In the printing industry, the most common form of print is called 4 Colour Process, or CMYK. This is where four colours (cyan, magenta, yellow and key black) are all mixed together, to give all the colours that are needed. Commercial and domestic printing equipment all use this colour system, from a large digital press to your desktop printer. Almost every print run such as printed leaflets and PVC banners, all use the CMYK system.

What Is Spot Colour?

Using spot colour inks is an alternative to CMYK (cyan magenta yellow and black) printing. A spot colour is where a pre-mixed ink (such as a spot colour green) is used rather than a mix of yellow and blue as you would in CMYK printing. Spot colour process inks can be many different colours, and also include specialist inks such as metallics, fluorescents and clear varnishes. 

litho printing

What Printing Uses Spot Colours?

For the most part, litho printing is the only technique that uses spot colours regularly. Litho printing makes use of printing plates for each of the colours that are used, and the inks are laid onto the paper in turn. In 4-colour process, there are plates for each of the CMYK, but it is just as easy to make plates that use spot colours, in addition to (or instead of) the 4 CMYK colours. 

How Do You Use Spot Colour?

We are often asked 'What is the purpose of a spot colour?' and 'how is a spot colour used?'

Pantone spot colour printing is generally used for two reasons – cost-effectiveness and colour matching to a specific colour code. You should use spot colour printing for consistency, particularly on important brand elements like logos on your printed brochures. Otherwise, you could end up with a very slight, but noticeable difference in the colour of your logo.


letterhead with orange branding


If you want to print letterheads that are black and white with an orange logo, using the CMYK 4-colour process you would have to make printing plates for each of the 4 CMYK colours to print the job. The print machine would use ‘K’ ink to make the black, and then use a mix of C, M, and Y to create the orange colour. 

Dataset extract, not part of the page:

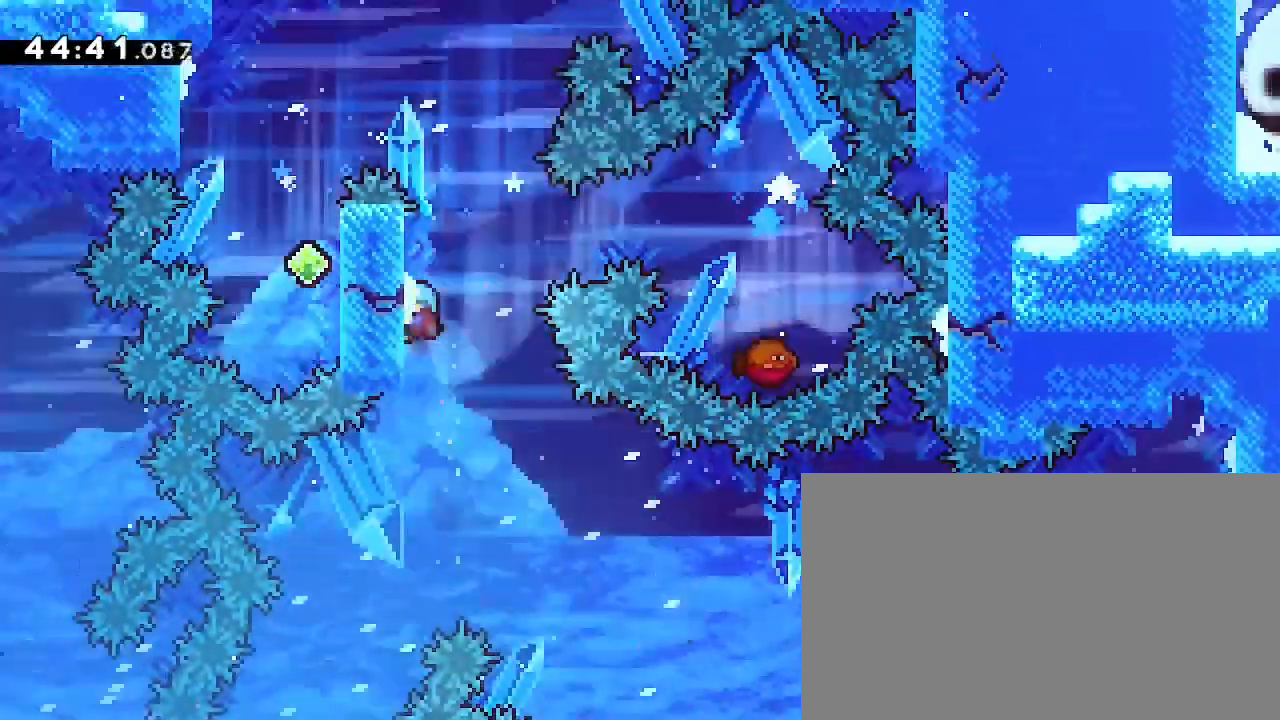
{"buttons": [], "left_stick": "left", "right_stick": "right", "events": [[100, "right_stick", "up-right"], [300, "right_stick", "right"]]}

If you use spot process colours you can save money – just make one plate for the black text and another plate that uses a pre-mixed Pantone spot colour red. Two printing plates and two inks, instead of four printing plates and four inks. This saves setup time and the cost of materials. 


Colour Matching

If there’s a specific spot printing colour that you have as part of your company branding (like B&Q Orange) you’ll want that orange colour to print the same every time, regardless of which print company produces an item for you, or which machine they use.

If you specify a particular spot colour, you have a much higher chance of getting a consistent orange tone across all of your printed matter. Spot colours are often catalogued in a system, with the most popular in the USA and UK being the Pantone Matching System (more about that in a moment).

If you’re not using spot colour systems, you may find that your company colour comes out a little different on different machines (CMYK colours can vary a tad) and perhaps don’t have the vibrancy of the colour you’ve selected – not all spot colours can accurately be represented as a CMYK mix as they are too bright/vibrant. 

lady asking when

What Are Pantones And The Pantone Matching System?

In the USA and UK, the Pantone Matching System is the most popular catalogue of spot colours. It’s effectively a colour swatch that shows all of the colours (1000+) and supplies codes for each to allow for easy identification.

The Pantone system standardises the ink recipes for all of these colours, made up of a base stock of 13 vibrant pigment colours, and black.

This means that a Pantone ink on a printing press on one side of the world should match exactly with the same colour on the other side of the world, as both will follow exactly the same recipe.